"Radyo namını takmakla, bu elektrik ve havanın temevvücatı namını vermekle, o yüz bin nimetlere küfran perdesini çekmek, aynen o misal gibi,.." Bu konuyu açar mısınız, sebeplere vermek yanlış mıdır?
Değerli Kardeşimiz;
Allah kainatta her icraat ve işini sebepler vasıtası ile görüyor. Bu sebeple kainatta her neticenin, bir sebep vasıtası ile olması Adetullahtandır, yani Allah’ın değişmez bir prensibidir. Lakin sebepler adi ve basit iken, zahiren sebeplerden hasıl olan netice ve sonuçlar, gayet derecede mükemmel ve sanatlı oluyor. Böyle olmasının hikmeti ise; yani sebeplerin basit, sebepten hasıl olan neticenin mükemmel olması ise, insanın sebeplere takılıp neticeleri sebepten bilerek şirke ve şükürsüzlüğe gitmemesidir. Buna rağmen insanların ekserisi, sebeplerin arkasında Allah’ın kudret elini ve isimlerini göremiyor, ya şirke düşüyor ya da gafletle sebeplere perestiş ediyor.
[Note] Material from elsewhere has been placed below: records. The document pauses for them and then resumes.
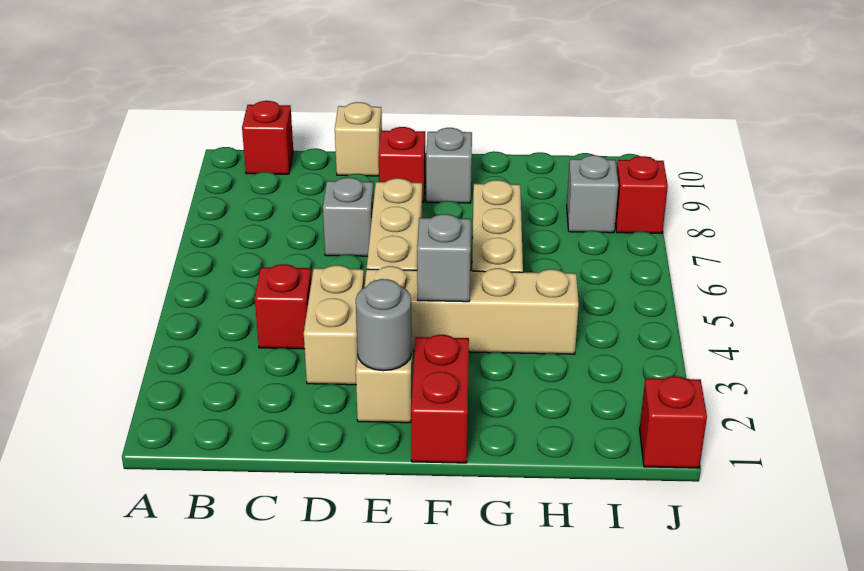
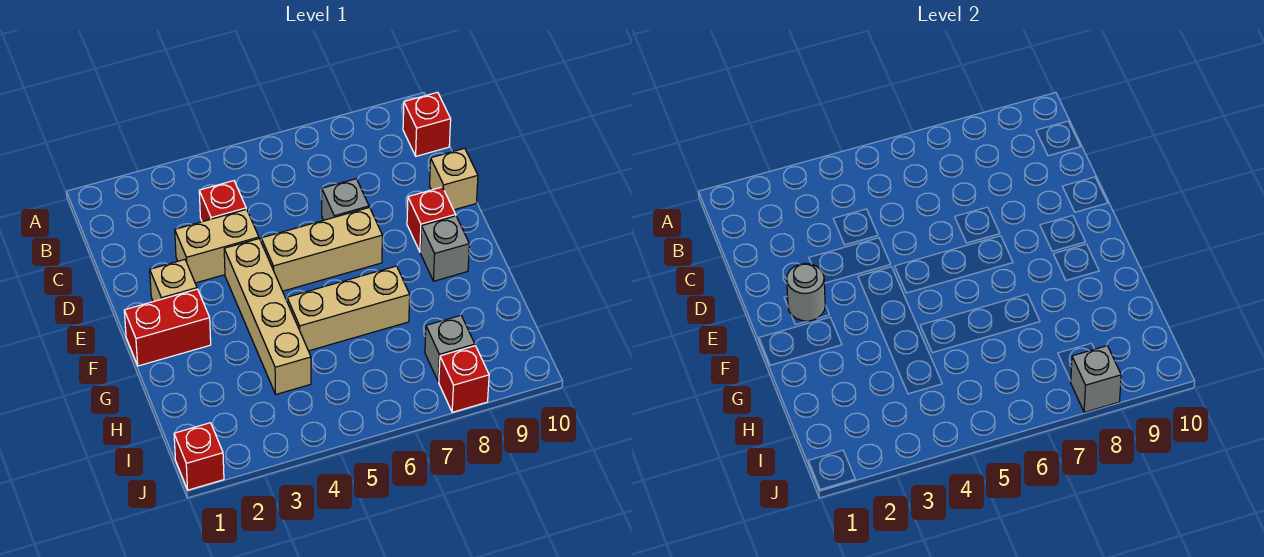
grey brick F4 level 2 -> grey brick J8 level 2

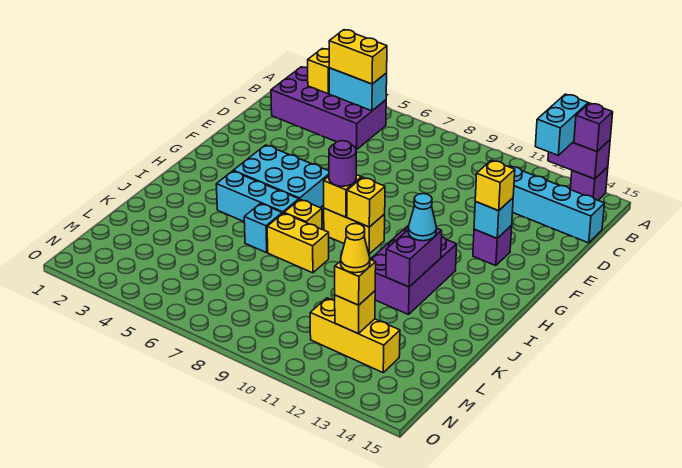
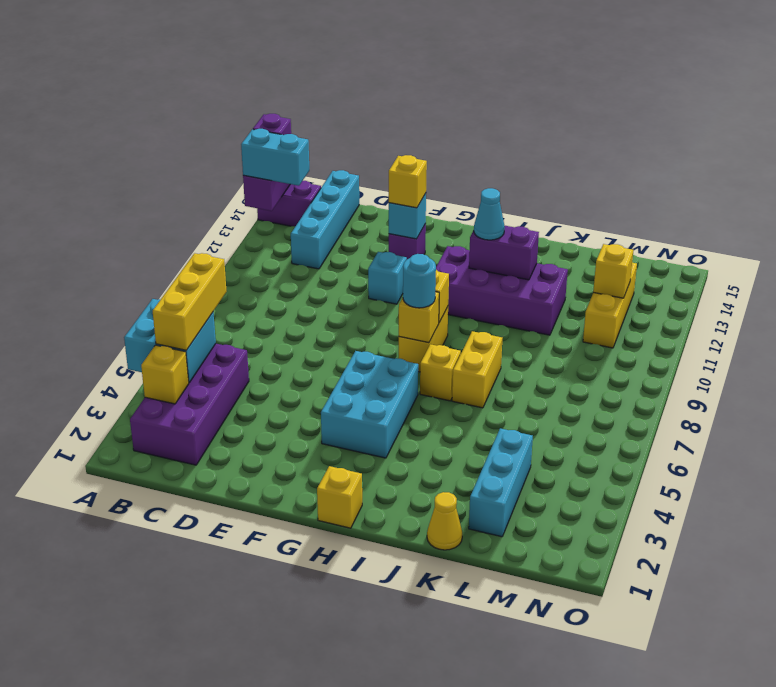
purple brick A14 level 1 -> purple brick A14:B14 level 1
cyan brick B4:B5 level 2 -> cyan brick A4:B5 level 2
yellow brick B4:B5 level 3 -> yellow brick B4:B6 level 3
purple round brick H8 level 3 -> cyan round brick H8 level 3
purple brick H11:J12 level 1 -> purple brick H11:K12 level 1
cyan brick I4:I6 level 1 -> cyan brick L2:L4 level 1
cyan brick J6 level 1 -> cyan brick F11 level 1
yellow brick M12 level 3 -> yellow brick H1 level 1
yellow cone M12 level 4 -> yellow cone K1 level 1

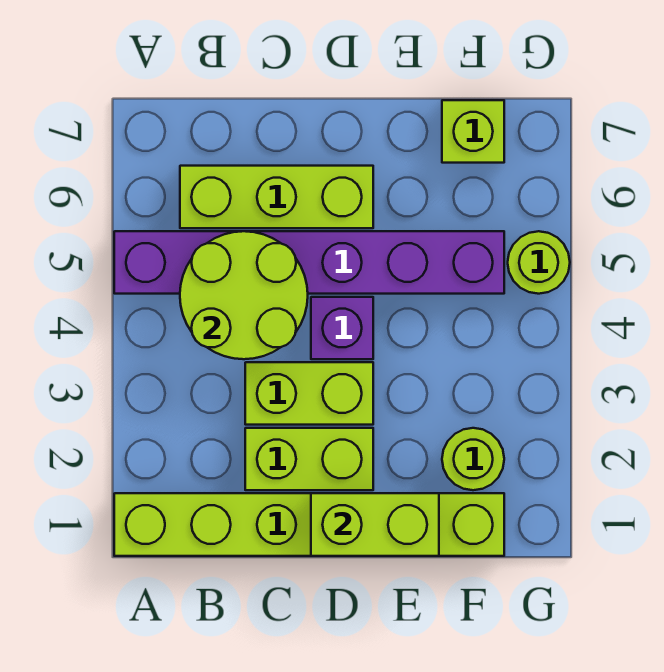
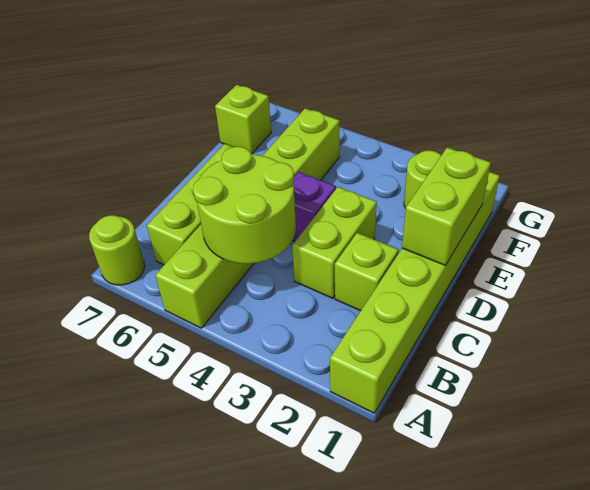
purple brick A5:F5 level 1 -> lime brick A5:F5 level 1
lime brick C2:D2 level 1 -> lime brick C2 level 1
lime round brick G5 level 1 -> lime round brick A7 level 1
İktiran; sebep ile sonucun beraber gelmesine denir. Elma ile elma ağacının, yumurta ile tavuğun, süt ile ineğin, bal ile arının beraber gelmeleri gibi. Halbuki Allah, yumurtayı tavuksuz, sütü ineksiz, elmayı ağaçsız da verebilir.
Neticeyi sebepten bilenleri yanıltan nokta; sebep ile neticenin sürekli beraber olmalarıdır. Yumurtanın sebebi tavuktur ve bu Allah’ın bir adeti ve kanunu olmasından dolayı, sürekli olarak böyle cereyan ediyor. İşte bu ikisinin beraber gelmesi ve sürekli olması, yumurtanın tavuk tarafından icat edildiği zannını doğuruyor. Bu zanna iktiran deniliyor. Determinist; (Alemde her şeyi sebeplere veren bir felsefe) ve maddeci felsefiyi yanıltan nokta, bu sebep ve neticenin sürekli beraber gelmesidir.
İllet ise; bir şeyin hakiki yaratıcı ve mucidine denir. Kainatta her şeyin illeti ve yaratıcısı, yani hakiki sebebi, Allah’ın irade ve kudretidir. Neticelere araç olan sebepler ise, arada sadece bir perde bir vasıtadır. Bunun en büyük ispatı; sebeplerin adi ve basit, ondan hasıl olan neticenin mükemmel ve sanatlı olmasıdır. Elma mükemmeldir, ağaç ise adi ve basit bir araçtır. Ağacın elmayı icat ettiğini savunmak ahmaklıktan başka bir şey değildir. Zira elmanın teşekkülünde bütün kainat çarkları işliyor, bütün kainatı kudret elinde tutamayan elmayı da icat edemez. Ağacın, bütün kainatın Rabbi ve İlahı olduğunu akıl kabul ederse, o zaman elma ağcındır demek doğru olur, bunu en ahmak bile kabul etmeyeceğine göre elmanın tek yaratıcısı Allah’tır.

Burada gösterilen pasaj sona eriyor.